The original plan would have seen us catch the 111 from Osterley to Hounslow Bus Station taking in Hounslow East Station followed by a walk to Hounslow Central, but instead we carried on to Hounslow West. One reason was the increasing frustration that every time Roger calculated the connections, the driver would stop and inform everyone that he had been instructed to wait to ‘regulate the timetable’. Nobody likes this ‘we’re going to make you wait and late because it suits us,’ attitude and it is really time that TfL abandoned the Dark Ages and got a bit more customer friendly in this respect. All of this internet use to check timetables and bus locations takes a heavy toll on batteries over the course of the day but you couldn’t charge a phone on any of the TfL services we used. I’m had thought the only buses with them were the ADL/BYDs on the 507 and 521 services out of Waterloo, which, with the short duration of most passenger journeys on them, is probably the least appropriate place to trial something that is becoming much more familiar outside the capital. Leon Daniels often joked that the USB points were only fitted on them to supplement the vehicle’s batteries from people’s mobiles.

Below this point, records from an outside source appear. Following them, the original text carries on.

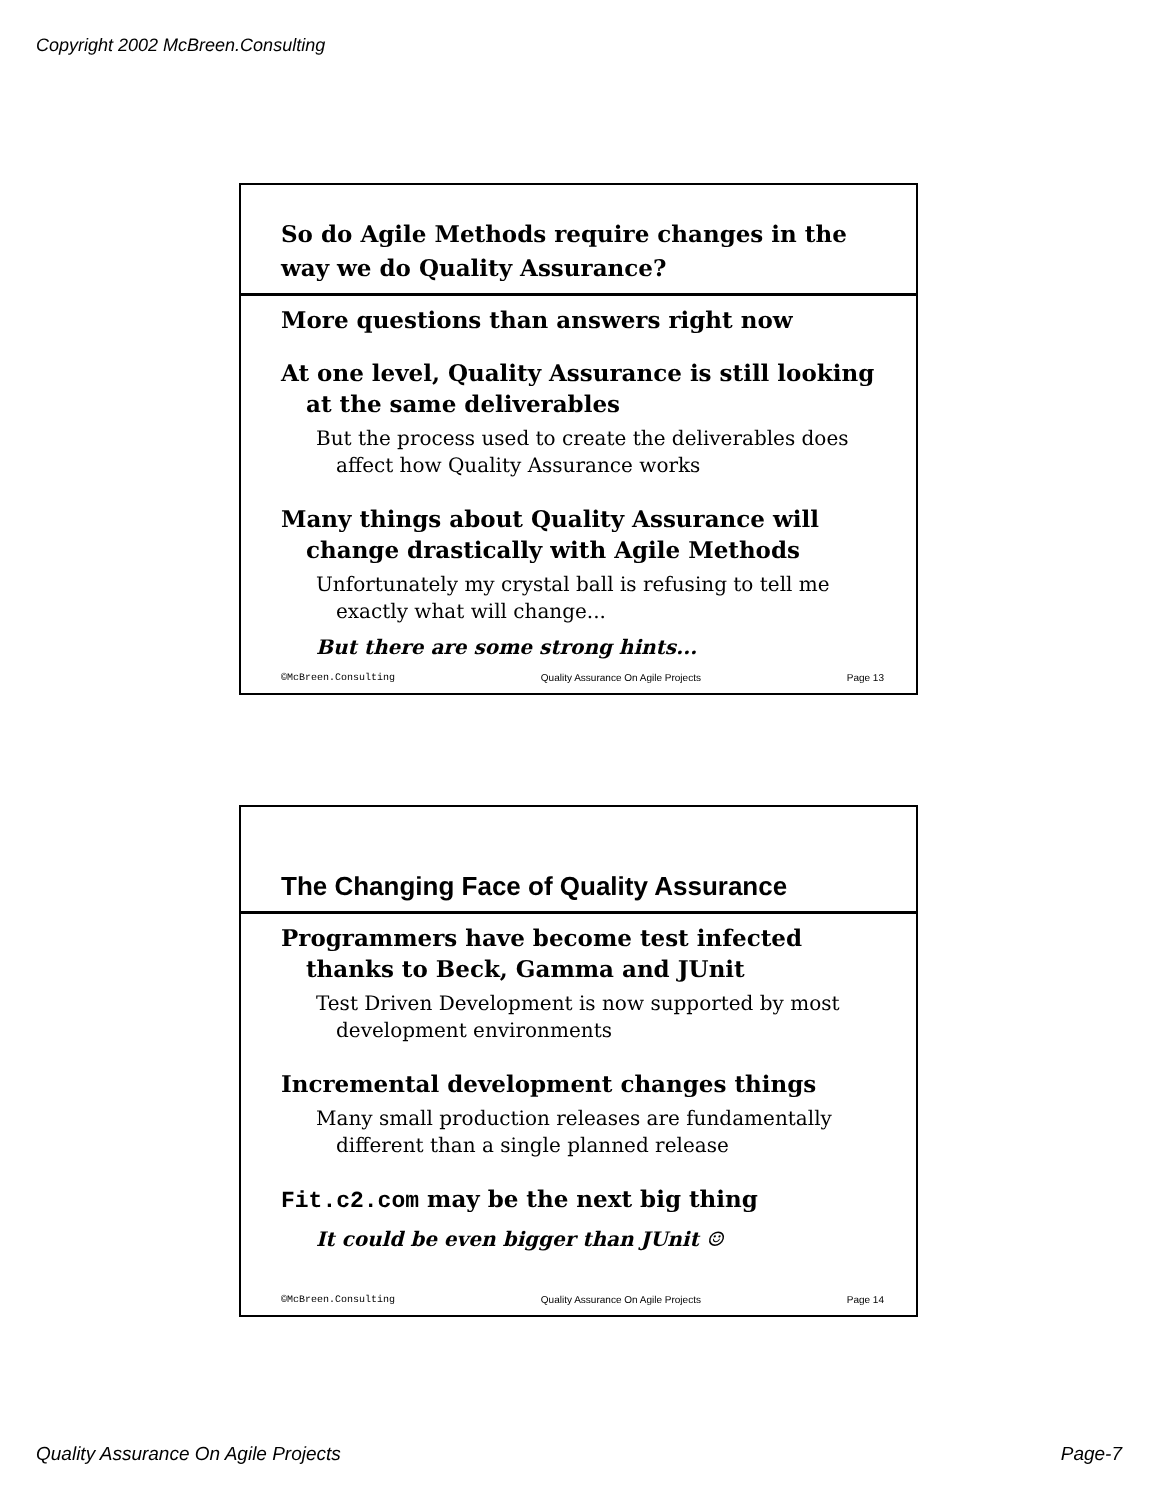Copyright 2002 McBreen.Consulting
So do Agile Methods require changes in the way we do Quality Assurance?
More questions than answers right now
At one level, Quality Assurance is still looking at the same deliverables
But the process used to create the deliverables does affect how Quality Assurance works
Many things about Quality Assurance will change drastically with Agile Methods
Unfortunately my crystal ball is refusing to tell me exactly what will change...
But there are some strong hints...
©McBreen.Consulting Quality Assurance On Agile Projects Page 13
The Changing Face of Quality Assurance
Programmers have become test infected thanks to Beck, Gamma and JUnit
Test Driven Development is now supported by most development environments
Incremental development changes things
Many small production releases are fundamentally different than a single planned release
Fit.c2.com may be the next big thing
It could be even bigger than JUnit ☺
©McBreen.Consulting Quality Assurance On Agile Projects Page 14
Quality Assurance On Agile Projects Page-7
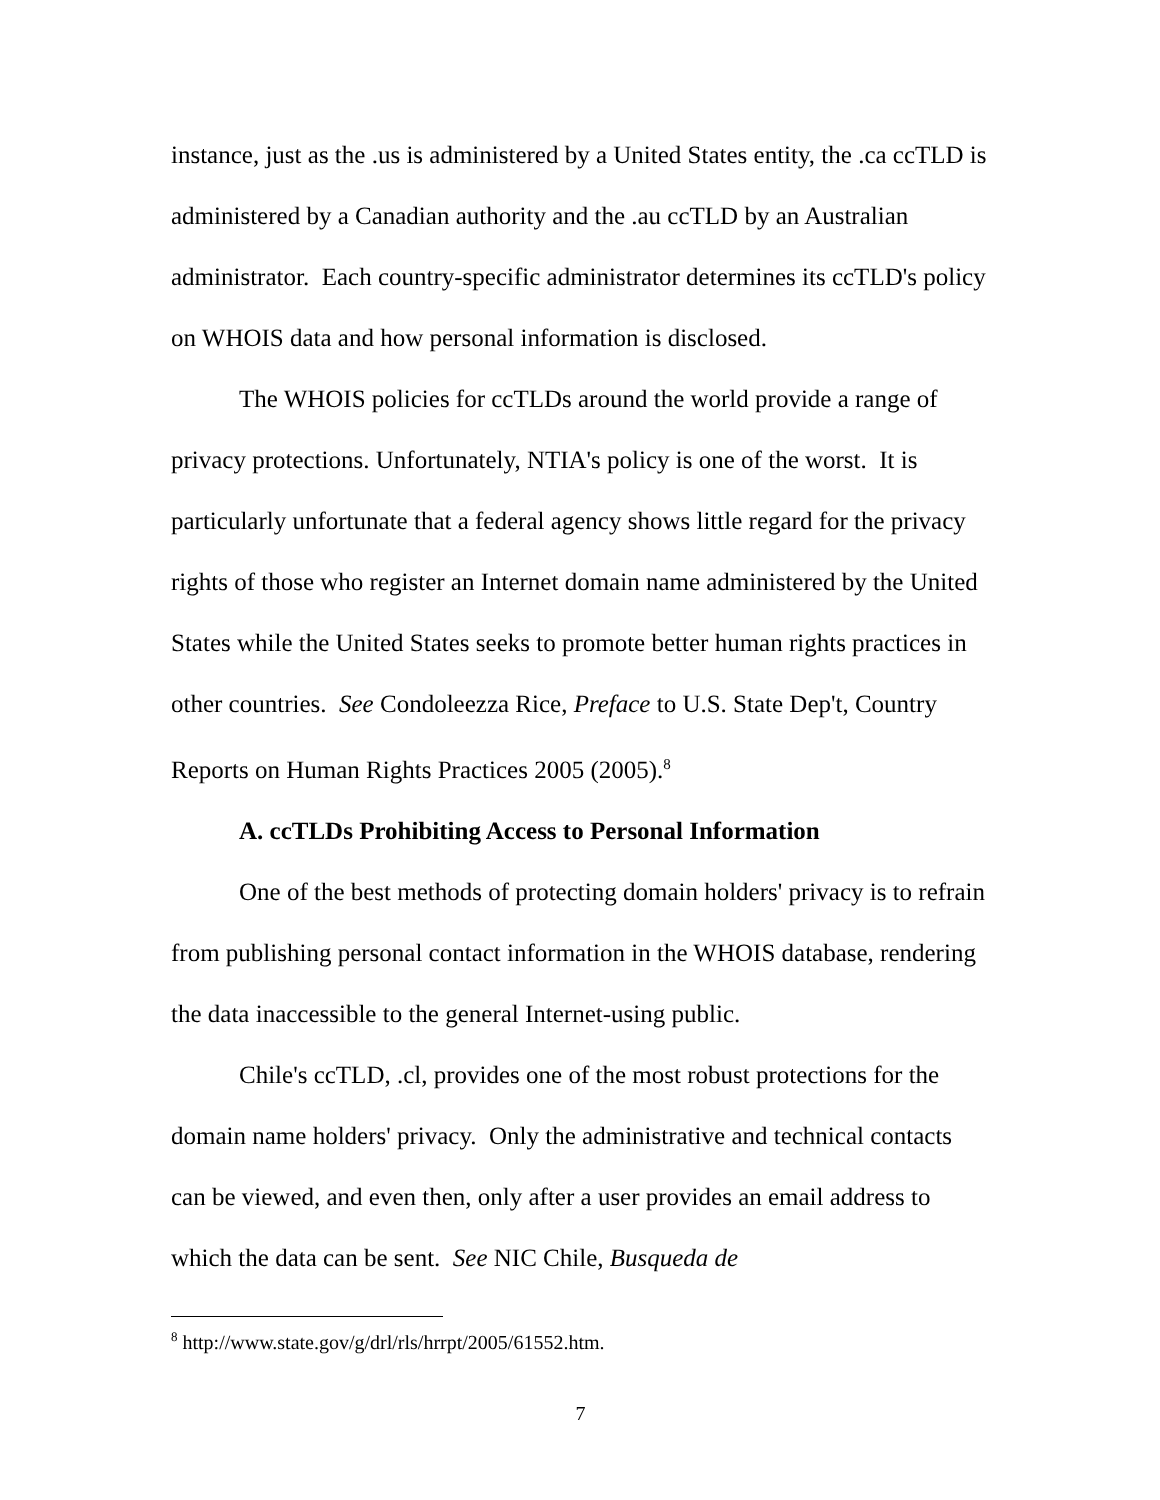instance, just as the .us is administered by a United States entity, the .ca ccTLD is administered by a Canadian authority and the .au ccTLD by an Australian administrator. Each country-specific administrator determines its ccTLD's policy on WHOIS data and how personal information is disclosed.
The WHOIS policies for ccTLDs around the world provide a range of privacy protections. Unfortunately, NTIA's policy is one of the worst. It is particularly unfortunate that a federal agency shows little regard for the privacy rights of those who register an Internet domain name administered by the United States while the United States seeks to promote better human rights practices in other countries. See Condoleezza Rice, Preface to U.S. State Dep't, Country Reports on Human Rights Practices 2005 (2005).<sup>8</sup>
A. ccTLDs Prohibiting Access to Personal Information
One of the best methods of protecting domain holders' privacy is to refrain from publishing personal contact information in the WHOIS database, rendering the data inaccessible to the general Internet-using public.
Chile's ccTLD, .cl, provides one of the most robust protections for the domain name holders' privacy. Only the administrative and technical contacts can be viewed, and even then, only after a user provides an email address to which the data can be sent. See NIC Chile, Busqueda de
<sup>8</sup> http://www.state.gov/g/drl/rls/hrrpt/2005/61552.htm.
7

I have since learned that USBs are also installed on the electric Enviro 200MMCs on route 153 between Moorgate and Finsbury Park and have been retrofitted on the refurbished deckers on the long X26 Heathrow to East Croydon route.

One bus sufficed to cover the next three stations somewhat swiftly as the 482 took us to Terminal 5 passing Hatton Cross and Terminal 4 on the way, although there is no separate overground building at Terminal 4, which is also the only Piccadilly Line station with only one platform. At Hatton Cross Station we were joined on our Metroline Enviro400 by James Wake from the RATP Dev London schedules team at Fulwell. He had been following our exploits via Roger’s twitter feed.

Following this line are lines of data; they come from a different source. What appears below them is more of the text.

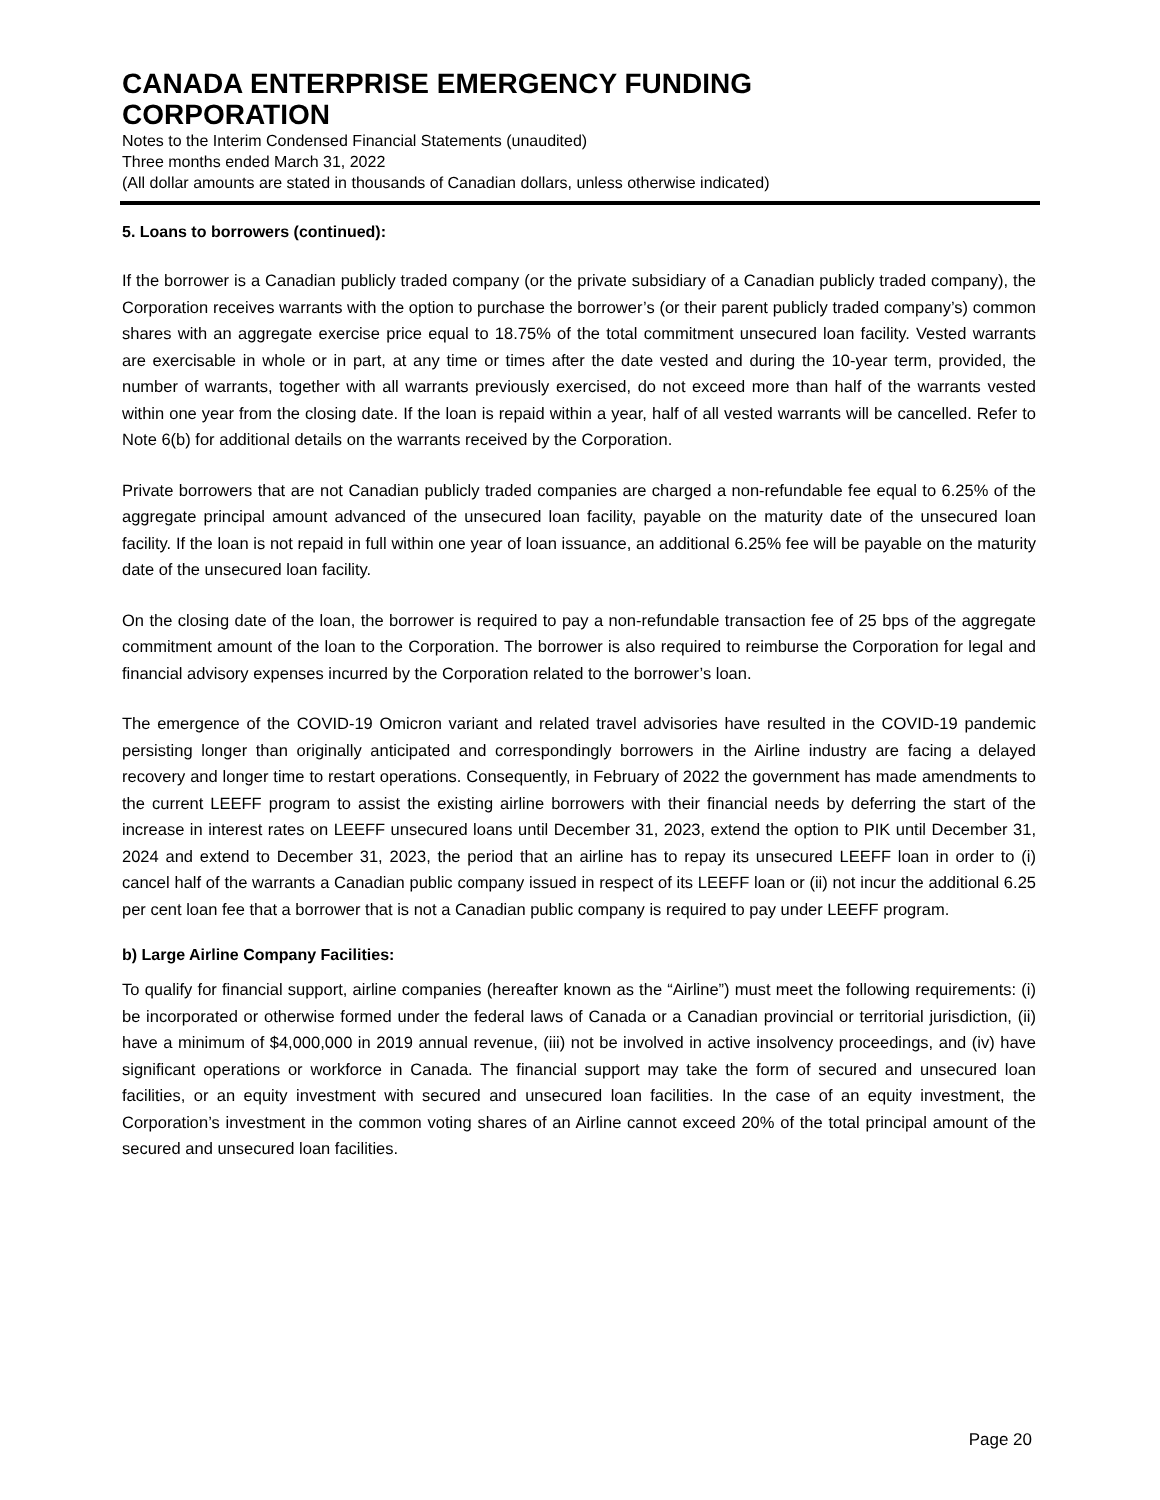CANADA ENTERPRISE EMERGENCY FUNDING
CORPORATION
Notes to the Interim Condensed Financial Statements (unaudited)
Three months ended March 31, 2022
(All dollar amounts are stated in thousands of Canadian dollars, unless otherwise indicated)
5. Loans to borrowers (continued):
If the borrower is a Canadian publicly traded company (or the private subsidiary of a Canadian publicly traded company), the Corporation receives warrants with the option to purchase the borrower’s (or their parent publicly traded company’s) common shares with an aggregate exercise price equal to 18.75% of the total commitment unsecured loan facility. Vested warrants are exercisable in whole or in part, at any time or times after the date vested and during the 10-year term, provided, the number of warrants, together with all warrants previously exercised, do not exceed more than half of the warrants vested within one year from the closing date. If the loan is repaid within a year, half of all vested warrants will be cancelled. Refer to Note 6(b) for additional details on the warrants received by the Corporation.
Private borrowers that are not Canadian publicly traded companies are charged a non-refundable fee equal to 6.25% of the aggregate principal amount advanced of the unsecured loan facility, payable on the maturity date of the unsecured loan facility. If the loan is not repaid in full within one year of loan issuance, an additional 6.25% fee will be payable on the maturity date of the unsecured loan facility.
On the closing date of the loan, the borrower is required to pay a non-refundable transaction fee of 25 bps of the aggregate commitment amount of the loan to the Corporation. The borrower is also required to reimburse the Corporation for legal and financial advisory expenses incurred by the Corporation related to the borrower’s loan.
The emergence of the COVID-19 Omicron variant and related travel advisories have resulted in the COVID-19 pandemic persisting longer than originally anticipated and correspondingly borrowers in the Airline industry are facing a delayed recovery and longer time to restart operations. Consequently, in February of 2022 the government has made amendments to the current LEEFF program to assist the existing airline borrowers with their financial needs by deferring the start of the increase in interest rates on LEEFF unsecured loans until December 31, 2023, extend the option to PIK until December 31, 2024 and extend to December 31, 2023, the period that an airline has to repay its unsecured LEEFF loan in order to (i) cancel half of the warrants a Canadian public company issued in respect of its LEEFF loan or (ii) not incur the additional 6.25 per cent loan fee that a borrower that is not a Canadian public company is required to pay under LEEFF program.
b) Large Airline Company Facilities:
To qualify for financial support, airline companies (hereafter known as the “Airline”) must meet the following requirements: (i) be incorporated or otherwise formed under the federal laws of Canada or a Canadian provincial or territorial jurisdiction, (ii) have a minimum of $4,000,000 in 2019 annual revenue, (iii) not be involved in active insolvency proceedings, and (iv) have significant operations or workforce in Canada. The financial support may take the form of secured and unsecured loan facilities, or an equity investment with secured and unsecured loan facilities. In the case of an equity investment, the Corporation’s investment in the common voting shares of an Airline cannot exceed 20% of the total principal amount of the secured and unsecured loan facilities.
Page 20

You can’t catch a TfL bus between Terminals 5 and 2/3 (though there is the 423 to Bath Road) but there is the 7 which First Berkshire operates with newly refurbished Volvo 7700 hybrids. Ray is very proud of what has been achieved with these buses having had something to do with it, and I have to say this was by far the most imaginative saloon we travelled in all day. Better still, as part of Freeflow Heathrow it is free.

All that remained was to say our goodbyes, a ride on an Airparks Scania to collect my car and the drive north to Stamford, the cost of the car parking being more than the total cost of the day’s travel; the latter a bargain, the former a rip-off.

Last word

There is an argument that even our original plan rather neglected the Acton Town to Uxbridge section of the Piccadilly Line, so were I to try it again I might be inclined to set aside two days and cover all the lines either side of Hammersmith on separate days and at a more leisurely pace.

As on previous occasions, though there were elements worthy of criticism TfL’s remains a massively impressive and efficient network.

Ray is pretty determined that our next jaunt should have a Green Line angle and to this end I have acquired 1960s Green Line and London Country route maps at antique events in recent weeks. On the other hand, Andrew Braddock, who’s daughter’s roof is now fully repaired, still hankers after retracing the wires of the trolleybuses that I never saw in action because the last of them disappeared in 1962. However, I have seen one of the trolleybuses; as far as I am aware it is still sitting outside the municipal bus depot in the Spanish city of Zaragoza. Whatever we do, it will no doubt generate surprisingly little consternation on the faces of the drivers concerned as half a dozen or so supposed adults descend on their vehicles. They’ve seen much odder.